Kutipan Teks:

3.        Hasil Belajar
                Belajar dan hasil belajar memiliki hubungan timbal balik yang sangat erat. (Dimyati, 2002; 34) mengemukakan bahwa belajar adalah kegiatan individu memperoleh pengetahuan, perilaku, dan keterampilan dengan cara mengolah bahan belajar. Hasil yang akan dicapai melalui proses belajarmerupakan tujuan dari pembelajaran yang mencakup tiga ranah yaitu :  1)  Kognitif,  2)  Afektif, dan  3)  Psikomotor. Akibat dari belajar adalah kemampuan kognitif, afektif, dan psikomotor makin bertambah.
                Paul Suparno dalam Sardiman (2004; 38) mengemukakan bahwa ada beberapa ciri atau prinsip dalam belajara yang dijelaskan sebagai berikut :  a)  Belajar berarti mencari makna. Makna diciptakan oleh siswa dari apa yang mereka lihat, dengar, rasakan dan alami,  b)  Konstruksi makna adalah proses yang terus menerus,  c)  Belajar bukanlah kegiatan mengumpulkan fakta, tetapi merupakan pengembangan pemikiran dengan membuat pengertian nyang baru. Belajar bukanlah hasil perkembangan, tetapi perkembangan itu sendiri,  d)  Hasil belajar dipengaruhi oleh pengalaman subjek belajar dengan dunia fisik dan lingkungannya,  e)  Hasil belajar seseorang tergantung pada apa yang telah diketahui, si subjek belajar, tujuan, motivasi yang mempengaruhi proses interaksi dengan bahan yang sedang dipelajari.
                Winkel (1996; 111) mengemukakan bahwa belajar merupakan suatu aktivitas mental / psikis yang berlangsung dalam interaksi aktif dengan lingkungan yang menghasilkan perubahan-perubahan dalam pengetahuan, pemahaman, keterampilan, dan sikap nilai.

Data Tersedia:
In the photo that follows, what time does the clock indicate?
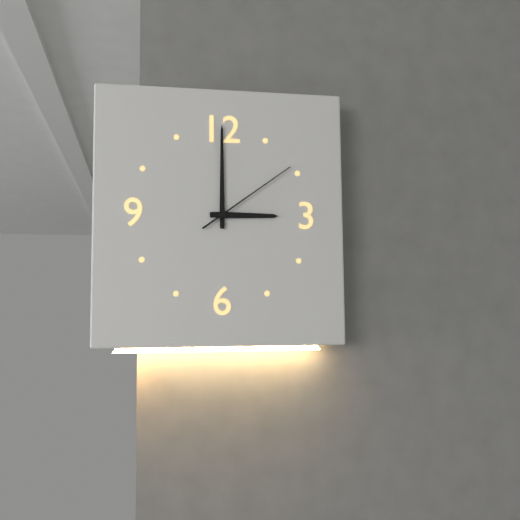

...

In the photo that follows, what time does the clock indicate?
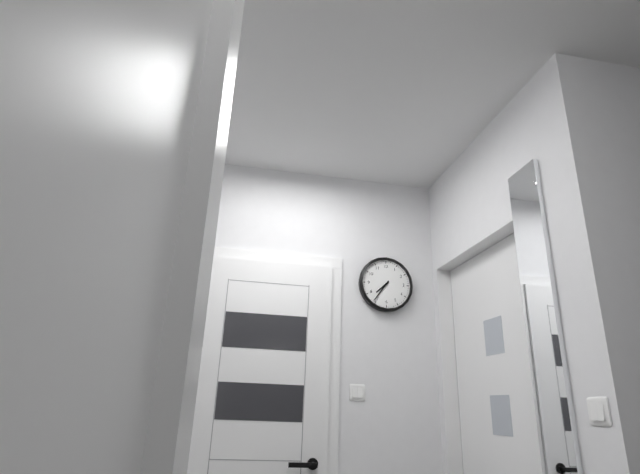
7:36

Petunjuk Pengerjaan:
[A] Ringkas paragraf dalam kutipan teks tentang hasil belajar yang diawali "Belajar dan hasil belajar memiliki" menjadi daftar poin tanpa menghilangkan fakta utamanya.
[B] Berikan lanjutan kutipan teks tentang hasil belajar, mulai dari sesudah kalimat terakhirnya.
Data di atas diambil dari sumber lain.

Hasil Tiap Tugas:
[A]
- Belajar dan hasil belajar saling berkaitan sangat erat.
- Menurut Dimyati (2002; 34), belajar adalah kegiatan individu memperoleh pengetahuan, perilaku, dan keterampilan dengan mengolah bahan belajar.
- Hasil yang dicapai melalui belajar adalah tujuan pembelajaran, yang mencakup tiga ranah: kognitif, afektif, dan psikomotor.
- Akibat belajar, kemampuan kognitif, afektif, dan psikomotor makin bertambah.

[B]
                Sudjana  (2005; 111) mengemukakan bahwa hasil yang diperoleh dari penilaian dinyatakan dalam bentuk hasil belajar. Tu’u  (2004; 75) menyatakan prestasi belajar adalah hasil belajar yang dicapai siswa ketika mengikuti dan mengerjakan tugas dan kegiatan pembelajaran di sekolah dan merumuskan prestasi belajar sebagai berikut :  a)  Prestasi belajar siswa adalah hasil belajar yang dicapai siswa ketika mengikuti dan mengerjakan tugas dan kegiatan pembelajaran di sekolah,  b) Prestasi belajar siswa tersebut terutama dinilai aspek kognitifnya karena yang bersangkutan dengan kemampuan siswa dalam pengetahuan atau ingatan, pemahaman, aplikasi, analisis, sintesis, dan evaluasi,  c)  Prestasi belajar siswa dibuktikan dan ditunjukkan melalui nilai  dari hasil evaluasi yang dilakukan oleh guru terhadap tugas siswa dan ulangan- ulangan atau ujian yang ditempuhnya.
                Berikut dikemukakan unsur-unsur yang terdapat dalam ketiga aspek hasil belajar, yaitu :
1.     Hasil Belajar Kognitif
Hasil belajar kognitif terdiri dari pengetahuan hafalan (Knowledge), pemahaman (Comprehention), penerapan (Aplikasi), Analisis, Sintesis, dan Evaluasi.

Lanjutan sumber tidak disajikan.